You notice a spark or MR job starts to fail indicating No valid credentials are found with the following error message:

21/07/14 07:30:48 WARN ipc.Client: Exception encountered while connecting to the server : javax.security.sasl.SaslException: GSS initiate failed [Caused by GSSException: No valid credentials provided (Mechanism level: Failed to find any Kerberos tgt)]


Failed on local exception: java.io.IOException: javax.security.sasl.SaslException: GSS initiate failed [Caused by GSSException: No valid credentials provided (Mechanism level:

Failed to find any Kerberos tgt)]; Host Details : local host is: "<host_name/IP>"; destination host is: "<fqdn>":8020;

Environment

  • Dataproc cluster
  • Kerberos enabled

Solution

  1. Regenerate the tickets after checking their validity to confirm the expiration. Try the commands below to connect to the primary or worker node through SSH:
    1. To check the ticket validity run klist command 
      $ sudo klist
      • All the keytabs are mostly located in /etc/security/keytab on every node.
      • This command will show the timestamp of the expiry of the ticket.
      • This command checks for a credentials cache.
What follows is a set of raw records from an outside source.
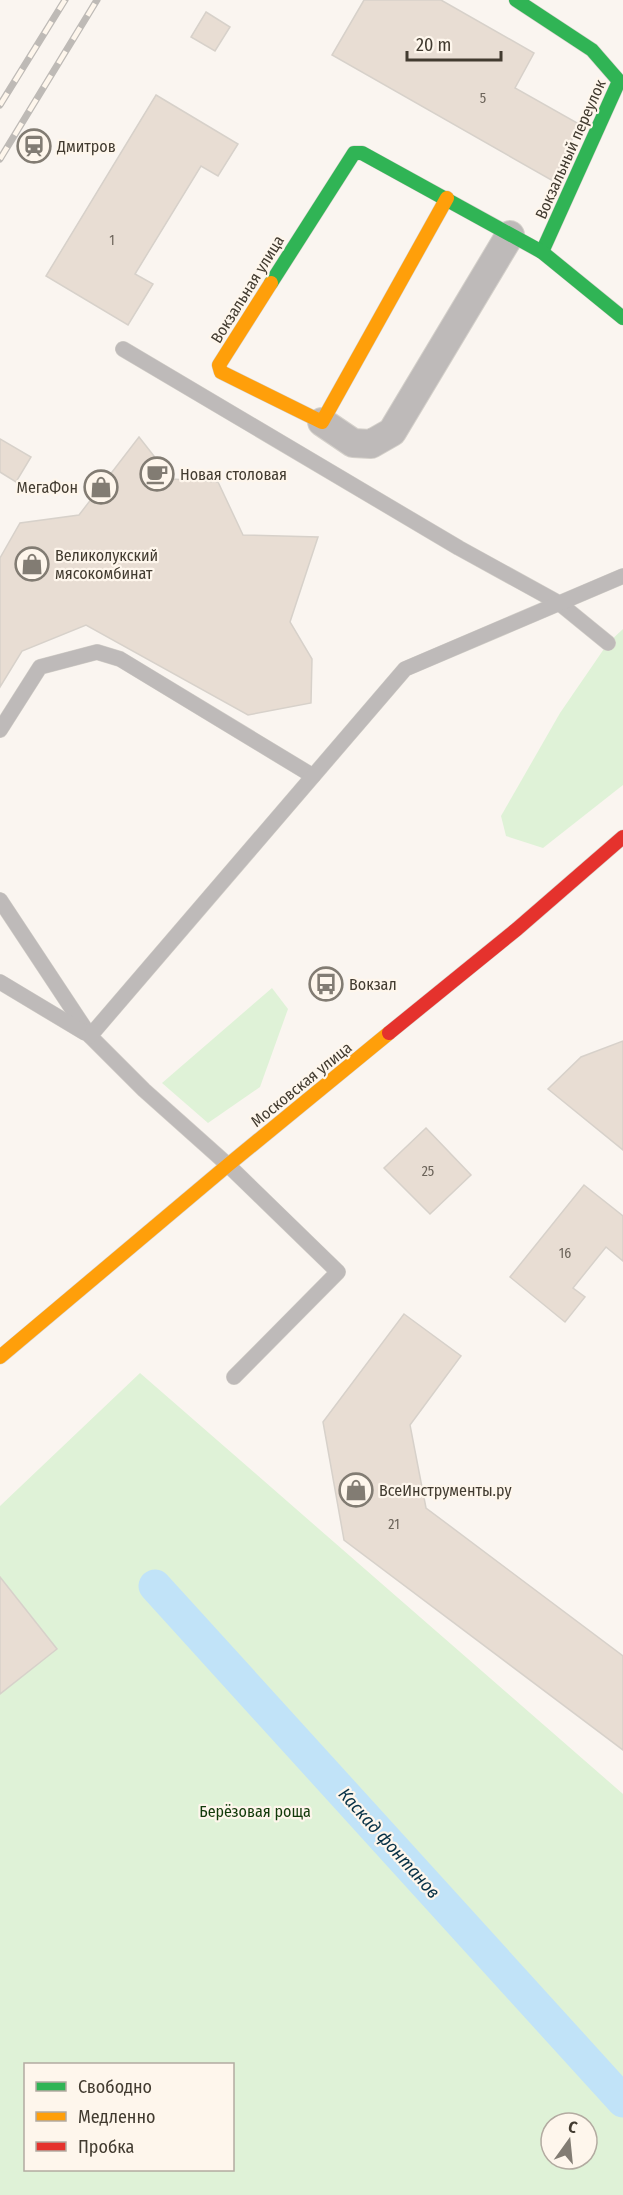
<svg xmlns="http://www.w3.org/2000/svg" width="623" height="2195" font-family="'Fira Sans Condensed',sans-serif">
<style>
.green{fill:#dff2d7;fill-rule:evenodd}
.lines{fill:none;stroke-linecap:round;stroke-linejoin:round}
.canal{stroke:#c1e3f8;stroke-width:33}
.building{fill:#e8ddd3;stroke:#d7d1ca;stroke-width:1.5}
.lane-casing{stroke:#d4d0ca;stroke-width:16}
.street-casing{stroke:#d4d0ca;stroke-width:30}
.fast-casing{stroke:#d4d0ca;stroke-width:15}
.slow-casing{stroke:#d4d0ca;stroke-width:15}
.jam-casing{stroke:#d4d0ca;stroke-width:15}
.lane{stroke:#bebab9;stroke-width:15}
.street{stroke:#bebab9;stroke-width:28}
.fast{stroke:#30b455;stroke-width:14}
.slow{stroke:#ff9f0a;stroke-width:14}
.jam{stroke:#e5322d;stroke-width:14}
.rail-casing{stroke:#bebab6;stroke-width:7}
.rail{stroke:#fef6ec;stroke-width:4.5;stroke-dasharray:14;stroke-linecap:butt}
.labels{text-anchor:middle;stroke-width:4.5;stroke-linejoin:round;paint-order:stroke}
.number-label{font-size:14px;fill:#6c645a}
.poi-label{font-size:16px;fill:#423b30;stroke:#fef6ec;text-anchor:start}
.street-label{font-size:16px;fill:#423b30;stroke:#fef6ec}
.park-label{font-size:16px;fill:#123a0a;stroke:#fef6ec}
.water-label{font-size:18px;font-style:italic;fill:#073146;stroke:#fef6ec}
</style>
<rect width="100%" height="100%" fill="#faf5f0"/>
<g class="green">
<path d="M 623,629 L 623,785 L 543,848 L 506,836 L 501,816 L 560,713 L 608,643 Z"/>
<path d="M 272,988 L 288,1009 L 260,1087 L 208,1123 L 162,1083 Z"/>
<path d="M 140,1373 L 623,1794 L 623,2195 L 0,2195 L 0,1506 ZM 26,2064 L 232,2064 L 232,2170 L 26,2170 ZM 551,2123 L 587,2123 L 587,2159 L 551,2159 Z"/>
</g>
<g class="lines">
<path class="canal" d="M 155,1586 L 623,2101"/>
</g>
<g class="building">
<path d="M 364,0 L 441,0 L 534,53 L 515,88 L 579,124 L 553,181 L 332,55 Z"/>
<path d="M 206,12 L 230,27 L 215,51 L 191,37 Z"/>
<path d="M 156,95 L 238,144 L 218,176 L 201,166 L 135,274 L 153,284 L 128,325 L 46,276 Z"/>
<path d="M 139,437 L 172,479 L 218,482 L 243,535 L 318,537 L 290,622 L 312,659 L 311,703 L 248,715 L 86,625 L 22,651 L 0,687 L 0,558 L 20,523 L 79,515 Z"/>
<path d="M 0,439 L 31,457 L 16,482 L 0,472 Z"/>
<path d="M 623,1041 L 623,1150 L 548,1089 L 581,1057 Z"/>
<path d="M 426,1128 L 471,1175 L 430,1214 L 384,1168 Z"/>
<path d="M 584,1185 L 623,1216 L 623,1261 L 606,1247 L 573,1288 L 585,1297 L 565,1322 L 510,1277 Z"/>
<path d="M 404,1314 L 461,1356 L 410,1425 L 426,1508 L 623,1656 L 623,1750 L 344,1540 L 323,1422 Z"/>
<path d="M 0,1577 L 57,1649 L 0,1694 Z"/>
</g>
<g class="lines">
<g class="lane-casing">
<g id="lane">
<path d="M 123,349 L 459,548 L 559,603 L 608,643"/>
<path d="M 0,730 L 40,667 L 97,652 L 120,659 L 313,776"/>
<path d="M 0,900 L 90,1036 L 144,1090 L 228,1165 L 338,1272 L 234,1377"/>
<path d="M 0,982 L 85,1033"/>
<path d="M 90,1036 L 405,669 L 623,576"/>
</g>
</g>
<g class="street-casing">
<path id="street" d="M 322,422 L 353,443 L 371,444 L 392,432 L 510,235"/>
</g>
<g class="fast-casing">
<g id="fast">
<path d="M 516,0 L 592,50 L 619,81 L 542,252"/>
<path d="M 271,283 L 354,153 L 362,153 L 542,252 L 623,318"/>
</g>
</g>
<g class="slow-casing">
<g id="slow">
<path d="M 271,283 L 219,365 L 221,372 L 322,422 L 447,198"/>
<path d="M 0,1357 L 228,1165 L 389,1033"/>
</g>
</g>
<g class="jam-casing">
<path id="jam" d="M 389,1033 L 517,929 L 623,837"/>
</g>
<use href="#lane" class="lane"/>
<use href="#street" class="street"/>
<use href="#fast" class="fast"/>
<use href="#slow" class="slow"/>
<use href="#jam" class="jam"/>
<g class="rail-casing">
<g id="rail">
<path d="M 0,105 L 65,0"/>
<path d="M 0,159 L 97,0"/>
</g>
</g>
<use href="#rail" class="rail"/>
</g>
<defs>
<g id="station-ring" transform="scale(1.725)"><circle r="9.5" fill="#fef6ec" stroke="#827c73" stroke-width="1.5"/><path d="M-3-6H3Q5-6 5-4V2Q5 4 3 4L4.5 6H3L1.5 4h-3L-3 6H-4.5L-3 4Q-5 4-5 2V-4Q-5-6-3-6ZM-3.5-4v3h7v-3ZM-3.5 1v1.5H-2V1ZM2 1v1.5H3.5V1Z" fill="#827c73"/></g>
<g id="cafe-ring" transform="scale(1.725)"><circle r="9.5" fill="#fef6ec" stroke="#827c73" stroke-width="1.5"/><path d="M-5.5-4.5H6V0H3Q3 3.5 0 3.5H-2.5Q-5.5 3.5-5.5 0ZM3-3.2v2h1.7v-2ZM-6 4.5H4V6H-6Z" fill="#827c73"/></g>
<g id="shop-ring" transform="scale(1.725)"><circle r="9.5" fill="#fef6ec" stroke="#827c73" stroke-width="1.5"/><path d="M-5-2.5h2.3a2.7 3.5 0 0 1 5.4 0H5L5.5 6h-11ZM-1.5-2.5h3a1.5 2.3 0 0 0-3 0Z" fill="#827c73"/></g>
<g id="bus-ring" transform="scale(1.725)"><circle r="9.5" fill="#fef6ec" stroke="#827c73" stroke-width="1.5"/><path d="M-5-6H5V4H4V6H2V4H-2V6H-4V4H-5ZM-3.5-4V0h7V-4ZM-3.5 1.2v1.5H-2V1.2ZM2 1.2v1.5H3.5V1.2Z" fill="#827c73"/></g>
</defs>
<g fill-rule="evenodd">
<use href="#station-ring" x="34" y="146"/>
<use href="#cafe-ring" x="157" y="474"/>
<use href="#shop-ring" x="101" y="487"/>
<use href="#shop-ring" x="32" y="564"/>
<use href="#bus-ring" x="326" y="984"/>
<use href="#shop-ring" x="356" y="1490"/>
</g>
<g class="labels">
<g class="number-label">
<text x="483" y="103">5</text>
<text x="112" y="245">1</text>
<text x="428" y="1176">25</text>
<text x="565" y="1258">16</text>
<text x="394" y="1529">21</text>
</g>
<g class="poi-label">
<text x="57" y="152">Дмитров</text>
<text x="180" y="480">Новая столовая</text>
<text x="78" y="493" text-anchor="end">МегаФон</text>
<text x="55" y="561">Великолукский<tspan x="55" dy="18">мясокомбинат</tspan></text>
<text x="349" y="990">Вокзал</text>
<text x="379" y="1496">ВсеИнструменты.ру</text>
</g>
<g class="street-label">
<text transform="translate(570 149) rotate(-66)" y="6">Вокзальный переулок</text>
<text transform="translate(247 289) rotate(-58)" y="6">Вокзальная улица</text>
<text transform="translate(301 1084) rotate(-39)" y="6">Московская улица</text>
</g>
<g class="park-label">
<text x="255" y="1817">Берёзовая роща</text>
</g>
<g class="water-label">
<text transform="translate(389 1843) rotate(48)" y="6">Каскад фонтанов</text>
</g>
</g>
<rect x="24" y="2063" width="210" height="108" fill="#fef6ec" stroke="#b3aba1" stroke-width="1.5"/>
<rect x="36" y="2082" width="30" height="9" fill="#30b455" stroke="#b3aba1" stroke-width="1.5"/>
<text x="78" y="2093" font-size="18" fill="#423b30">Свободно</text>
<rect x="36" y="2112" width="30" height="9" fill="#ff9f0a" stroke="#b3aba1" stroke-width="1.5"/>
<text x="78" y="2123" font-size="18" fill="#423b30">Медленно</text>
<rect x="36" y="2142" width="30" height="9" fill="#e5322d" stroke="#b3aba1" stroke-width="1.5"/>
<text x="78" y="2153" font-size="18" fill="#423b30">Пробка</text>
<g transform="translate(569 2141) rotate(15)"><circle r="28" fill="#fef6ec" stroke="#b3aba1" stroke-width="1.5"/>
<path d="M0-4.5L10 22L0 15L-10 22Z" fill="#827c73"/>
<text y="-9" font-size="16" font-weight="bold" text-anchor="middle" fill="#423b30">С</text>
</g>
<path d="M407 51v9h94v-9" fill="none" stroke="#423b30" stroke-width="3"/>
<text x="416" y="51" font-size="18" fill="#423b30" stroke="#fef6ec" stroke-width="4.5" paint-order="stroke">20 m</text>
</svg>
If no credentials are cached, the ticket is expired.
    2. You can get all principals from any primary VM using the following command: 
      $ sudo kadmin.local -q "list_principals
    3. Regenerate the default dataproc principal's ticket if klist command indicates expired tickets.  To get a new ticket, run the kinit command and either specify a keytab file that contains credentials, or enter the password for your principal. 
      $ sudo kinit -k -t /etc/security/keytab/dataproc.service.keytab dataproc/<host>@<realm>
      • kinit is used to obtain and cache Kerberos ticket-granting tickets.
    4. Confirm that the credentials are cached using the same $ klist command and check fields Valid startingExpires, and Service principal.

Cause

This issue can occur if there is no valid ticket available or the ticket has expired in the nodes and is not regenerated.